Few directors are as talented at satirizing the habits of the ultra-rich as Ruben Ostlund. While he's been working since the 1990s, the Swedish director burst on the international scene with 2014's Force Majeure. That was a wonderfully uncomfortable comedy/drama about the fallout from a husband's brief act of cowardice during a vacation at a ski resort (never speak of Downhill, the atrocious 2020 American remake, with Will Ferrell and Julia Louis-Dreyfus, which missed everything that was appealing about the original).
Ostlund followed that up with 2017's middling art world satire The Square, but he's back in top form with Triangle of Sadness, which focuses on some rich characters on a luxury cruise that goes sideways, literally. The film won the Palme d'Or at the Cannes Film Festival, making Ostlund one of the very few directors to take the Palme twice (The Square won it as well.)
Triangle of Sadness features a great conceit, fantastic set pieces, and some fine character work.
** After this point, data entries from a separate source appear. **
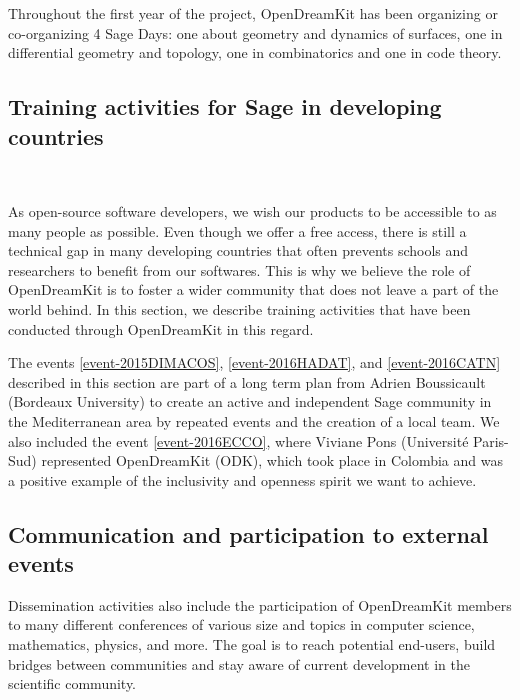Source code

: \documentclass{deliverablereport}
\begin{document}
Throughout the first year of the project, OpenDreamKit has been organizing or co-organizing
4 Sage Days: one about geometry and dynamics of surfaces, one in differential geometry and topology,
 one in combinatorics and one in code theory.








\newpage
\subsection{Training activities for Sage in developing countries}
~

As open-source software developers, we wish our products
to be accessible to as many people as possible. Even though we offer
 a free access, there is still a technical gap in many 
developing countries that 
often prevents schools and researchers to benefit from our softwares.
This is why we believe the role of OpenDreamKit is to foster 
a wider community that does not leave a part of the world behind. In 
this section, we describe training activities that have been conducted 
through OpenDreamKit in this regard.



The events \ref{event-2015DIMACOS}, \ref{event-2016HADAT}, and \ref{event-2016CATN} described in this section are part of a long term
plan from Adrien Boussicault (Bordeaux University) to create an active 
and independent Sage community in the Mediterranean area by repeated 
events and the creation of a local team. We also included the event \ref{event-2016ECCO}, where Viviane Pons (Université Paris-Sud) represented OpenDreamKit (ODK), 
which took place in Colombia and was a positive example of the inclusivity 
and openness spirit we want to achieve.








\newpage

\subsection{Communication and participation to external events}

Dissemination activities also include the participation of OpenDreamKit
members to many different conferences of various size and topics
in computer science, mathematics, physics, and more. The goal is
to reach potential end-users, build bridges between communities and stay aware 
of current development in the scientific community.
\end{document}
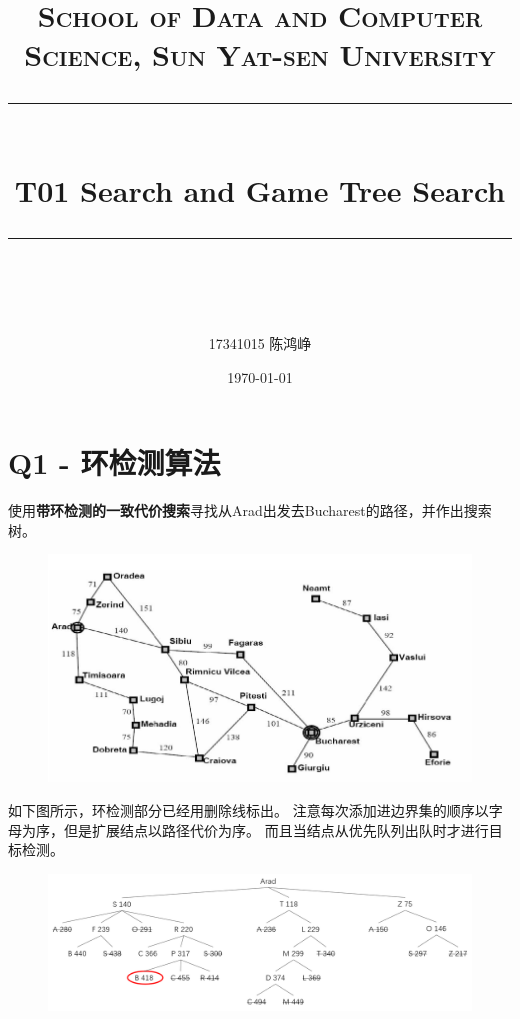 \documentclass[a4paper, 11pt]{article}
\title{	
\normalfont \normalsize
\textsc{School of Data and Computer Science, Sun Yat-sen University} \\ [25pt] %
\rule{\textwidth}{0.5pt} \\[0.4cm] %
\huge  T01 Search and Game Tree Search\\ %
\rule{\textwidth}{2pt} \\[0.5cm] %
\author{17341015 陈鸿峥}
\date{\normalsize\today}
}
\begin{document}
\maketitle
\tableofcontents
\newpage


\section{Q1 - 环检测算法}
\begin{question}
使用\textbf{带环检测的一致代价搜索}寻找从Arad出发去Bucharest的路径，并作出搜索树。
\begin{figure}[H]
\centering
\includegraphics[width=0.8\linewidth]{fig/map.png}
\end{figure}
\end{question}
\begin{answer}
如下图所示，环检测部分已经用删除线标出。
注意每次添加进边界集的顺序以字母为序，但是扩展结点以路径代价为序。
而且当结点从优先队列出队时才进行目标检测。
\begin{figure}[H]
\centering
\includegraphics[width=\linewidth]{fig/A1.png}
\end{figure}
\end{answer}
\end{document}
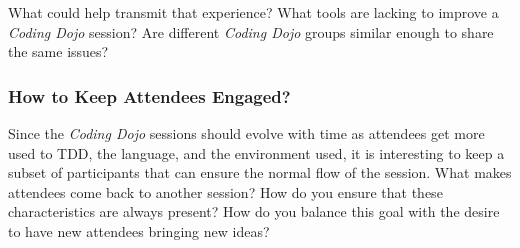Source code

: What could help transmit that experience? What tools are lacking to
improve a \emph{Coding Dojo} session? Are different \emph{Coding Dojo}
groups similar enough to share the same issues?

\subsubsection{How to Keep Attendees Engaged?}

Since the \textit{Coding Dojo} sessions should evolve with time as
attendees get more used to TDD, the language, and the environment used,
it is interesting to keep a subset of participants that can ensure the
normal flow of the session. What makes attendees come back to another
session? How do you ensure that these characteristics are always present?
How do you balance this goal with the desire to have new attendees bringing
new ideas?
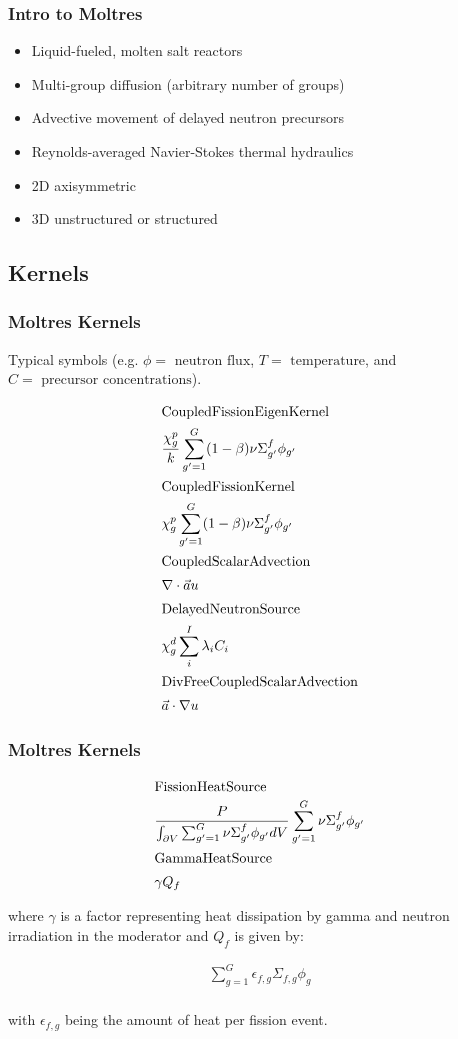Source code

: \begin{frame}
	\frametitle{Intro to Moltres}
    	\begin{itemize}
			\item Liquid-fueled, molten salt reactors
			\item Multi-group diffusion (arbitrary number of groups)
			\item Advective movement of delayed neutron precursors
			\item Reynolds-averaged Navier-Stokes thermal hydraulics
			\item 2D axisymmetric
			\item 3D unstructured or structured
	    \end{itemize}
\end{frame}

\subsection{Kernels}
\begin{frame}
        \frametitle{Moltres Kernels}
        \footnotesize{Typical symbols (e.g. $\phi=\mbox{ neutron flux}$, 
                $T=\mbox{ temperature}$, and $C=\mbox{ precursor 
                concentrations}$).

\begin{align*}
\intertext{CoupledFissionEigenKernel} 
&\frac{\chi_g^p}{k} \sum_{g' = 1}^G (1 -
        \beta) \nu \Sigma_{g'}^f \phi_{g'}\\
\intertext{CoupledFissionKernel} 
&\chi_g^p \sum_{g' = 1}^G (1 -
        \beta) \nu \Sigma_{g'}^f \phi_{g'}\\
\intertext{CoupledScalarAdvection} 
&\nabla \cdot \vec{a} u\\
\intertext{DelayedNeutronSource} 
&\chi_g^d \sum_i^I \lambda_i C_i\\
\intertext{DivFreeCoupledScalarAdvection}
&\vec{a} \cdot \nabla u
\end{align*}}
\end{frame}

\begin{frame}
        \frametitle{Moltres Kernels}
        \footnotesize{
\begin{align*}
\intertext{FissionHeatSource}
&\frac{P}{\int_{\partial V} \sum_{g' = 1}^G \nu \Sigma_{g'}^f \phi_{g'} dV}
\sum_{g' = 1}^G \nu \Sigma_{g'}^f \phi_{g'}\\
\intertext{GammaHeatSource} &\gamma Q_f\\
\end{align*}

where $\gamma$ is a factor
representing heat dissipation by gamma and neutron irradiation in the moderator
and $Q_f$ is given by:

\begin{align*}
\sum_{g=1}^G \epsilon_{f,g}\Sigma_{f,g}\phi_g\\
\end{align*}

with $\epsilon_{f,g}$ being the amount of heat per fission event.}
\end{frame}

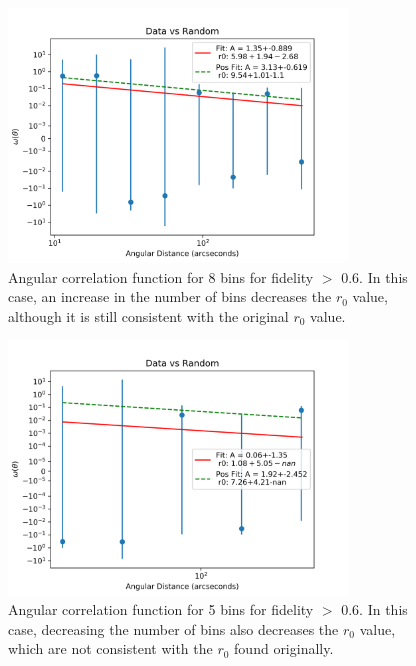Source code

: \begin{figure}[!tbp]
\centering \includegraphics[width=90mm]{clustering_two/Data_vs_Random_10000_bin8_sn0_6_NFalse.png}
\caption{Angular correlation function for 8 bins  for fidelity $>$ 0.6. In this case, an increase in the number of bins decreases the $r_0$ value, although it is still consistent with the original $r_0$ value.}
\label{fig:Angular_bin_8}
\end{figure}

\begin{figure}[!tbp]
\centering \includegraphics[width=90mm]{clustering_two/Data_vs_Random_10000_bin5_sn0_6_NFalse.png}
\caption{Angular correlation function for 5 bins for fidelity $>$ 0.6. In this case, decreasing the number of bins also decreases the $r_0$ value, which are not consistent with the $r_0$ found originally.}
\label{fig:Angular_bin_5}
\end{figure}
Its best scene features a drunken debate between a Russian capitalist and an American socialist, which I'm sad Christopher Hitchens didn't live long enough to see. While the cruise sequence is the film’s centerpiece, there are also strong first and third acts. The film opens by introducing us to Carl and Yaya (Harris Dickinson and Charlbi Dean), who are both fashion industry stars, although Yaya is the much more successful (and richer) of the two. We see them bickering about who should pay for dinner, among other tense aspects of their relationship. Dean, very affecting in the role, passed away suddenly after the movie was filmed.
They're invited onto the cruise, along with an eclectic group of people who made lots of money from different non-traditional places. Dimitry (Zlatko Burić) is a boisterous, side-burned Russian oligarch who made his money from “selling shit” (fertilizer). One seemingly kindly couple are actually arms dealers. It's clear they're all various degrees of repugnant assholes.
Dimitry winds up, in the film's best scene, in a fierce and drunken debate about capitalism and communism with the ship's captain (Woody Harrelson), as everything goes to hell all around them. There are people crashing into cruise ship walls, and plenty of vomit. Many local screenings held last week of Triangle of Sadness passed out air sickness bags, although they were likely more for social media shares than actual use.
I'm not usually the biggest fan of bodily-fluid-based comedy and don't particularly miss the late-1990s era when it was at its height, Ostlund does it in style. In the third act, meanwhile, the film turns into Lord of the Flies, with a background character (Dolly De Leon) effectively taking over both the group and the film. Some reviewers have grumbled about this part, and while it won’t be remembered as much as the cruise ship sequence, I thought it made its point well, and the movie ends on a perfect note.